Dontbeacrumqueen

Toxicity Takes a Toll

Sher Episode 42

In this episode, I’m going to talk about how “Toxicity Takes a Toll” especially when it comes to relationships.  However, it also applies to a toxic work environment, a family household or even a friendship.

So, how do you know when something is toxic?  

Welcome to the Dontbeacrumbqueen podcast.  My name is Sher and I’m your host.

In this episode, I’m going to talk about how “Toxicity Takes a Toll” especially when it comes to relationships.  However, it also applies to a toxic work environment, a family household or even a friendship.

So, how do you know when something is toxic?  

The definition of toxic is something that is very harmful or unpleasant.  Poisonous, if you will.  It is always extremely unhealthy, or abusive, psychologically and even physically.  There is constant scrutiny and criticism that will leave your self-esteem at an all-time low.  Somehow, you get blamed for everything and can never get anything right.

The scales of power are clearly unbalanced.

It’s not uncommon for us to have experienced this type of romantic relationship especially if we met the person in our young years and have been with them for a long time.  

If we’re honest, the signs that something was toxic were there from the beginning.  We unknowingly chose to label the behavior with words like difficult, hurt, strong-willed or opinionated and thought we could handle it.  After all, we thought we were in “love”.  While those labels may be correct, they are also big red flags indicating manipulation and control that only gets more abusive the longer you’re in the relationship.  

A person who has learned to manipulate others using negativity and passive aggressive behavior is not a healthy person.  If they are ignoring your most basic needs in the relationship and have a tendency to judge and mock you, that is an indication of controlling, unhealthy behavior.   

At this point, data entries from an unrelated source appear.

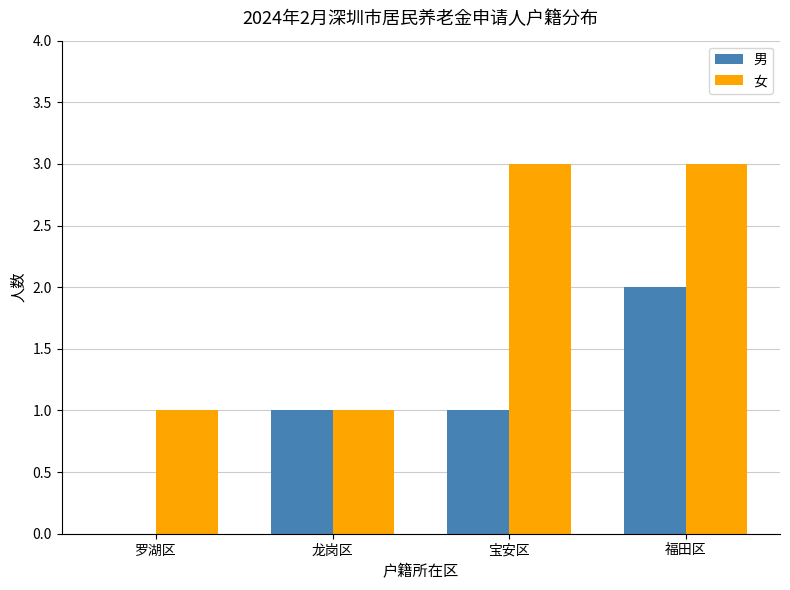

What is the sum of the 女 values at 罗湖区 and 福田区?

4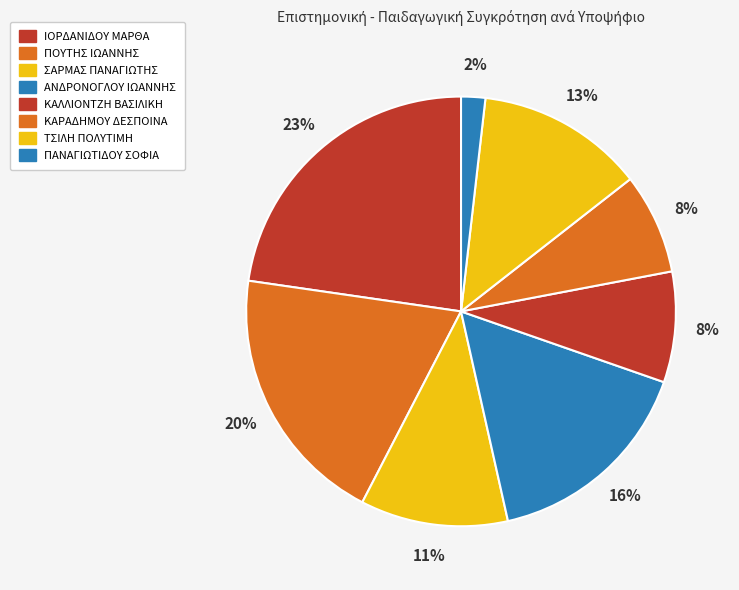

Count the number of slices in the pie.

8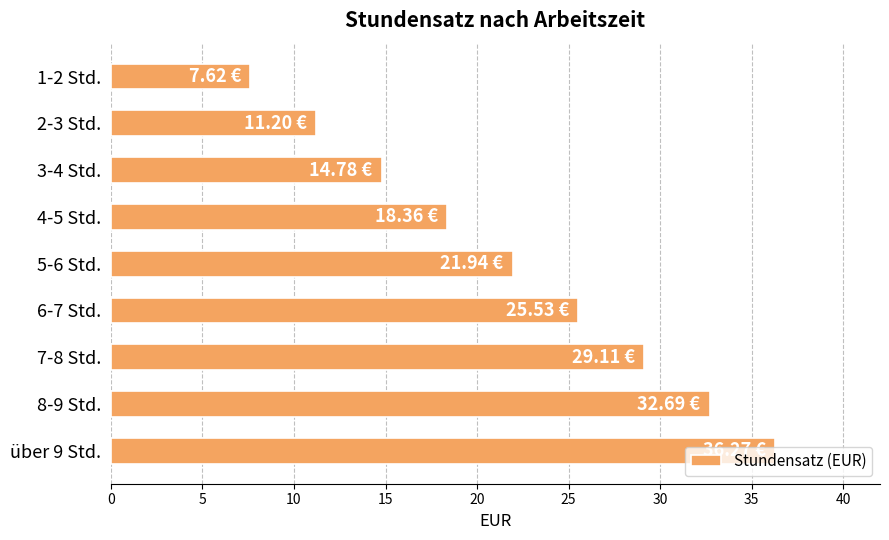

Which has a higher value, 5-6 Std. or 7-8 Std.?

7-8 Std.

Toxic (and abusive) people never take responsibility for their behavior.  I’m sure you’ve noticed that if you’re in a relationship with one.  They see themselves as the victim.  A toxic person finds it very hard to be content within a relationship no matter how loving and supportive you are.  This usually stems from neglect and unmet needs they experienced in their own childhood. They function from a place of low self-esteem and need to tear everyone else down to feel better about themselves.  I call them energy vampires.  Unlike a healthy relationship which gives energy back, a toxic one takes energy away.  

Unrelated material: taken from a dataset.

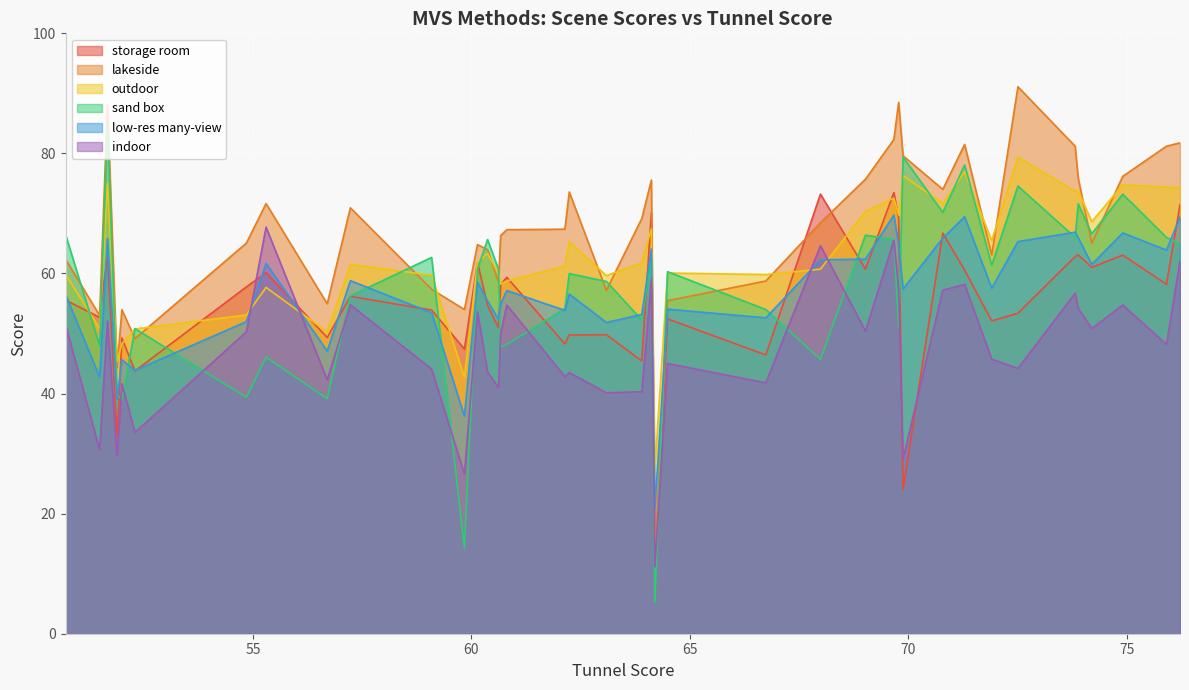

What is the difference between the outdoor values at 11 and 2?

5.0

Staying in this type of relationship will take its toll.  It will deplete you, leaving you feeling alone, disrespected, exhausted and devalued.  

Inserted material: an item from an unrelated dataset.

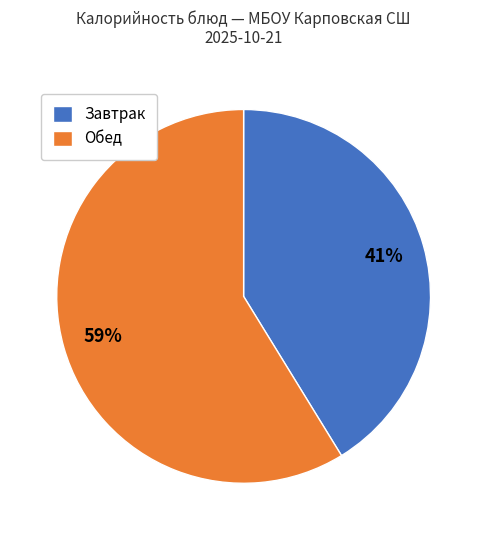

Is there a majority slice in this chart?

Yes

The reasons why we attract a toxic person are many, but the important lesson is recognizing the triggers that caused you to end up with someone like that to begin with.  Although you may think it was “love”, pay attention to the subtle warning signs.  Are they critical of you even in a “joking” way?  Are they emotionally unavailable or do they withhold from you to get you to do what they want?  Just because it feels familiar and you know how to operate in that kind of relationship, does NOT mean it is a healthy one.  Be careful when you’re out there dating or getting involved with someone in a relationship and watch out for these small, subtle cues.

If you keep repeating the pattern in relationships with toxic people over and over again, I encourage you to take a look at your own unmet needs and issues from the past that may need healing.

Toxic relationships and environments are very difficult to change.  When your mental health and well-being are being impacted by the toxicity, you may have to make the tough decision to leave.  I know I did.  Easier said than done, I know.  But you have to watch out for yourself and sometimes that means ending a bad situation.  Whether that means leaving a job environment that is incredibly toxic because of a toxic boss, ending a friendship because the other person is too toxic, or getting out of a marriage or romantic relationship.

No one deserves to feel like a dead person walking in a relationship.  We ALL deserve to be Loved well so be intentional in your choosing!